Conclusion: Beyond Words

The future of qualitative research is not purely qualitative. As AI-powered biometric tools become more accessible and deployable at scale online, the most rigorous interview research will routinely combine the depth of human conversation with the objectivity of continuous emotional measurement.

The iMotions + audEERING stack represents the current state of the art for doing this in online interview settings. iMotions’ Remote Data Collection platform provides the study design, data collection, synchronization, and analysis infrastructure. audEERING’s devAIce technology provides the voice-based emotional intelligence layer. Together, they give researchers something that was previously available only in fully equipped labs: a real-time, millisecond-level picture of what participants feel, not just what they say.
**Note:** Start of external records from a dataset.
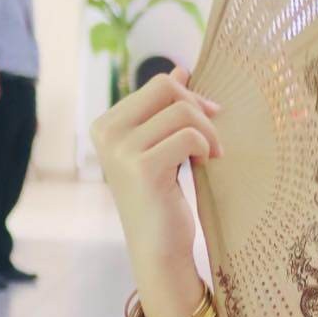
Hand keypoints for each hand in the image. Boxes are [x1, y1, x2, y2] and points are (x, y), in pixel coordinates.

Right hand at [89, 66, 221, 278]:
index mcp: (106, 124)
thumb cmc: (162, 197)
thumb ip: (165, 109)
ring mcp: (120, 151)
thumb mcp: (162, 145)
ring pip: (182, 112)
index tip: (207, 118)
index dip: (189, 96)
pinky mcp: (142, 168)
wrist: (159, 248)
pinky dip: (205, 147)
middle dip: (198, 108)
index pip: (158, 84)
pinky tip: (205, 164)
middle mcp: (106, 133)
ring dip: (208, 132)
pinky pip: (188, 136)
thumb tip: (180, 68)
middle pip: (166, 89)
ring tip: (210, 155)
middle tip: (212, 137)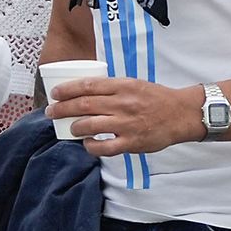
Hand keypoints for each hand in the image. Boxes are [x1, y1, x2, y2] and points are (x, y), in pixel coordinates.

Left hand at [45, 77, 201, 155]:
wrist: (179, 114)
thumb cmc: (156, 98)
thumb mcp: (134, 84)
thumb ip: (113, 88)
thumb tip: (86, 91)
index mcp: (123, 85)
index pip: (88, 85)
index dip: (68, 89)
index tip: (55, 92)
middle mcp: (122, 103)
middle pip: (84, 105)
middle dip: (62, 108)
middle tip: (51, 111)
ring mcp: (126, 124)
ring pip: (90, 125)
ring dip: (74, 127)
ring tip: (70, 127)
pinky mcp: (131, 142)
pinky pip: (104, 147)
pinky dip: (91, 146)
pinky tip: (87, 143)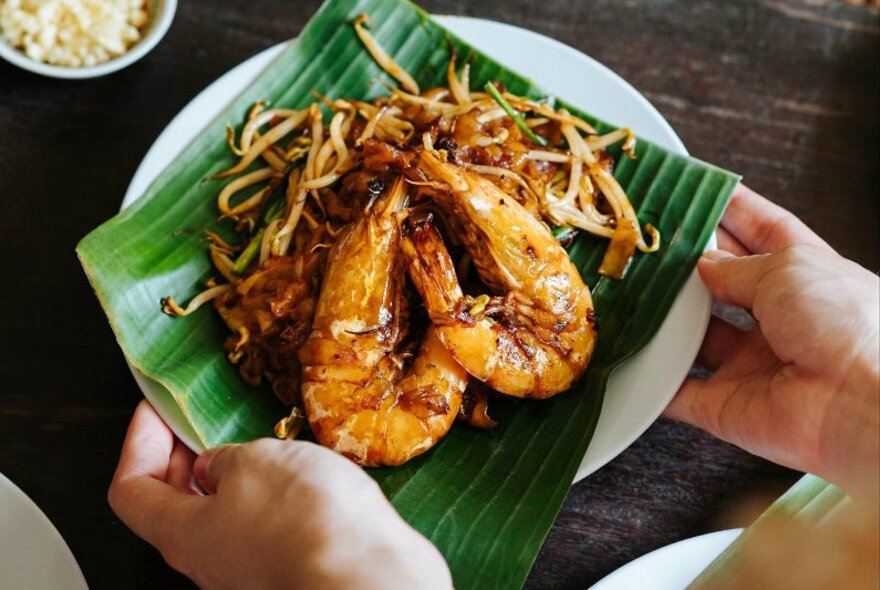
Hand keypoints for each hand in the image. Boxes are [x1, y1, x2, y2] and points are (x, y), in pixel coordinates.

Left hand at [108, 401, 451, 589]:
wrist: (367, 572)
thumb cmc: (304, 521)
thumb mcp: (254, 461)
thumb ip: (227, 459)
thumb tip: (219, 467)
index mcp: (182, 532)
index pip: (131, 489)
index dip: (139, 442)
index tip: (155, 410)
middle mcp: (209, 559)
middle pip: (173, 508)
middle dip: (183, 459)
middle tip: (198, 424)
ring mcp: (249, 568)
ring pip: (223, 519)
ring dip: (230, 478)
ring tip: (255, 446)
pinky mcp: (289, 566)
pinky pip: (265, 529)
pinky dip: (267, 498)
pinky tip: (296, 476)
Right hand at [665, 185, 878, 499]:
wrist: (861, 404)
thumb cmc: (848, 326)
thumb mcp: (788, 268)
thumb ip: (735, 266)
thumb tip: (703, 263)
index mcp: (806, 277)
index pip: (763, 232)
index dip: (730, 210)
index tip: (696, 192)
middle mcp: (781, 320)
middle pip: (724, 285)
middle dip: (690, 265)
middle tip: (654, 245)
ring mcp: (752, 364)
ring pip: (696, 338)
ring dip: (668, 321)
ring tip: (636, 294)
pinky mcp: (728, 405)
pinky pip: (681, 394)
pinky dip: (656, 384)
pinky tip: (633, 359)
The tools exist. The validation is there. What remains is the methodological shift, and a willingness to treat emotional engagement and valence as measurable research variables rather than impressionistic moderator judgments. For researchers willing to make that shift, online interviews will never look quite the same.

Key Takeaways

Emotional valence (positive/negative tone) and engagement (intensity of involvement) are measurable in real time from face and voice during online interviews.
iMotions’ Remote Data Collection platform captures both signals using only the participant’s webcam and microphone — no special hardware or lab required.
Facial expression analysis is powered by Affectiva’s AFFDEX engine, grounded in the FACS framework, and outputs valence, engagement, 7 core emotions, and up to 20 Action Units per frame.
Voice analysis is powered by audEERING’s devAIce technology, outputting valence, arousal, and dominance on continuous scales alongside categorical emotion classification.
Both signals are synchronized at the millisecond level in iMotions, enabling cross-modal analysis and time-locking of emotional responses to specific stimuli, questions, or moments.
Biometric data should always be triangulated with self-report survey data — neither channel alone is definitive.
Facial and voice data are biometric data; informed consent, ethics board approval, and GDPR compliance are required.
Study design standardization — consistent stimuli, consistent question sequences — is critical for interpretable and comparable biometric interview data.